**SHORT TASK**
Turn every line of the records below into a numbered list, omitting blank lines.

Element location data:
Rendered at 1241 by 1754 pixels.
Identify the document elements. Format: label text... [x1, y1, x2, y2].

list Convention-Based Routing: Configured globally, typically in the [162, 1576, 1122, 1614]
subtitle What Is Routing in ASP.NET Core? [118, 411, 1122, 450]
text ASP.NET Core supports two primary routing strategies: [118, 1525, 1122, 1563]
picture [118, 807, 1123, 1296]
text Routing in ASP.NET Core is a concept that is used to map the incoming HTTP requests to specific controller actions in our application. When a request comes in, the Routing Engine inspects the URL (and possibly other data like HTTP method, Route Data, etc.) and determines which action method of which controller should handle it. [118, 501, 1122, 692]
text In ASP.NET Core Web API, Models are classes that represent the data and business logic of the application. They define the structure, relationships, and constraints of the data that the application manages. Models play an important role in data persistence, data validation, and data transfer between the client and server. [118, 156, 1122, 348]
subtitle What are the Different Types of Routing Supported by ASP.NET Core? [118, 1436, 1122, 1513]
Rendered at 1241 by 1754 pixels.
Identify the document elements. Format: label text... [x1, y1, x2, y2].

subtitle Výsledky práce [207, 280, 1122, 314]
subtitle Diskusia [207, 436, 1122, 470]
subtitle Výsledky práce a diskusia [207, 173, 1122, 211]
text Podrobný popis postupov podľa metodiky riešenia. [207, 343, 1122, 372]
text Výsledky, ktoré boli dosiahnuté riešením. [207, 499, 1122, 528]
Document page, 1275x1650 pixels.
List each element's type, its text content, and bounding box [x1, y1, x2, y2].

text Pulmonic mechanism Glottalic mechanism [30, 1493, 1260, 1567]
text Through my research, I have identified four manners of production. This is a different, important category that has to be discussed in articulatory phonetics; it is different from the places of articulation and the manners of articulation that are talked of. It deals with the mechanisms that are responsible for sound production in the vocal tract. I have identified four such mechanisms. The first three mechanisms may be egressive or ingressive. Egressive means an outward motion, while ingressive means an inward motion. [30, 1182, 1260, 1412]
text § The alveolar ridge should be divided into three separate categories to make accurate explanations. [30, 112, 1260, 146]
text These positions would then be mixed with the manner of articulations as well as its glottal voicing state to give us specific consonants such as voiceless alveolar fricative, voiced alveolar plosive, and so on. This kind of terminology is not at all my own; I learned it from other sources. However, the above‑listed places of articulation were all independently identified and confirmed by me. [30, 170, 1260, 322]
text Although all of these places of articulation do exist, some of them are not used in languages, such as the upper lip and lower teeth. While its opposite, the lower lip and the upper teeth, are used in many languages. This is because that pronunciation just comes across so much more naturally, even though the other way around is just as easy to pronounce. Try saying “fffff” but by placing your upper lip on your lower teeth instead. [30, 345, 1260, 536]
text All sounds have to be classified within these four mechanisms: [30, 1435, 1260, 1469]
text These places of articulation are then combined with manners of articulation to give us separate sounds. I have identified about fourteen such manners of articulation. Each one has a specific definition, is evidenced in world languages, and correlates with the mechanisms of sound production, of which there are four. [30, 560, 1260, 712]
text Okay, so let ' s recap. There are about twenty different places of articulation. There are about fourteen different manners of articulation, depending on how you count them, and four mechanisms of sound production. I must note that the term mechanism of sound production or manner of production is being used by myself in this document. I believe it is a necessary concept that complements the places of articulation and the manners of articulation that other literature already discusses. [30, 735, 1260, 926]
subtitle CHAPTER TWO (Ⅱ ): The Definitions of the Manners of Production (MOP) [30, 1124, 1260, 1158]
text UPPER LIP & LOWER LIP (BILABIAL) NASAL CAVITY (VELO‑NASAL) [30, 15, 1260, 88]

**SOLUTION FOR THIS TASK**
1. Rendered at 1241 by 1754 pixels.
2. Identify the document elements. Format: label text... [x1, y1, x2, y2].
3. list Convention-Based Routing: Configured globally, typically in the [162, 1576, 1122, 1614]
4. subtitle What Is Routing in ASP.NET Core? [118, 411, 1122, 450]
5. text ASP.NET Core supports two primary routing strategies: [118, 1525, 1122, 1563]
6. picture [118, 807, 1123, 1296]
7. text Routing in ASP.NET Core is a concept that is used to map the incoming HTTP requests to specific controller actions in our application. When a request comes in, the Routing Engine inspects the URL (and possibly other data like HTTP method, Route Data, etc.) and determines which action method of which controller should handle it. [118, 501, 1122, 692]
8. text In ASP.NET Core Web API, Models are classes that represent the data and business logic of the application. They define the structure, relationships, and constraints of the data that the application manages. Models play an important role in data persistence, data validation, and data transfer between the client and server. [118, 156, 1122, 348]
9. subtitle What are the Different Types of Routing Supported by ASP.NET Core? [118, 1436, 1122, 1513]
10. Rendered at 1241 by 1754 pixels.
11. Identify the document elements. Format: label text... [x1, y1, x2, y2].
12. subtitle Výsledky práce [207, 280, 1122, 314]
13. subtitle Diskusia [207, 436, 1122, 470]
14. subtitle Výsledky práce a diskusia [207, 173, 1122, 211]
15. text Podrobný popis postupov podľa metodiky riešenia. [207, 343, 1122, 372]
16. text Výsledky, ktoré boli dosiahnuté riešením. [207, 499, 1122, 528]
17. Document page, 1275x1650 pixels.
18. List each element's type, its text content, and bounding box [x1, y1, x2, y2].
19. text Pulmonic mechanism Glottalic mechanism [30, 1493, 1260, 1567]
20. text Through my research, I have identified four manners of production. This is a different, important category that has to be discussed in articulatory phonetics; it is different from the places of articulation and the manners of articulation that are talked of. It deals with the mechanisms that are responsible for sound production in the vocal tract. I have identified four such mechanisms. The first three mechanisms may be egressive or ingressive. Egressive means an outward motion, while ingressive means an inward motion. [30, 1182, 1260, 1412]
21. text § The alveolar ridge should be divided into three separate categories to make accurate explanations. [30, 112, 1260, 146]
22. text These positions would then be mixed with the manner of articulations as well as its glottal voicing state to give us specific consonants such as voiceless alveolar fricative, voiced alveolar plosive, and so on. This kind of terminology is not at all my own; I learned it from other sources. However, the above‑listed places of articulation were all independently identified and confirmed by me. [30, 170, 1260, 322]
23. text Although all of these places of articulation do exist, some of them are not used in languages, such as the upper lip and lower teeth. While its opposite, the lower lip and the upper teeth, are used in many languages. This is because that pronunciation just comes across so much more naturally, even though the other way around is just as easy to pronounce. Try saying “fffff” but by placing your upper lip on your lower teeth instead. [30, 345, 1260, 536]
24. text All sounds have to be classified within these four mechanisms: [30, 1435, 1260, 1469]
25. text These places of articulation are then combined with manners of articulation to give us separate sounds. I have identified about fourteen such manners of articulation. Each one has a specific definition, is evidenced in world languages, and correlates with the mechanisms of sound production, of which there are four. [30, 560, 1260, 712]
26. text Okay, so let ' s recap. There are about twenty different places of articulation. There are about fourteen different manners of articulation, depending on how you count them, and four mechanisms of sound production. I must note that the term mechanism of sound production or manner of production is being used by myself in this document. I believe it is a necessary concept that complements the places of articulation and the manners of articulation that other literature already discusses. [30, 735, 1260, 926]
27. subtitle CHAPTER TWO (Ⅱ ): The Definitions of the Manners of Production (MOP) [30, 1124, 1260, 1158]
28. text UPPER LIP & LOWER LIP (BILABIAL) NASAL CAVITY (VELO‑NASAL) [30, 15, 1260, 88]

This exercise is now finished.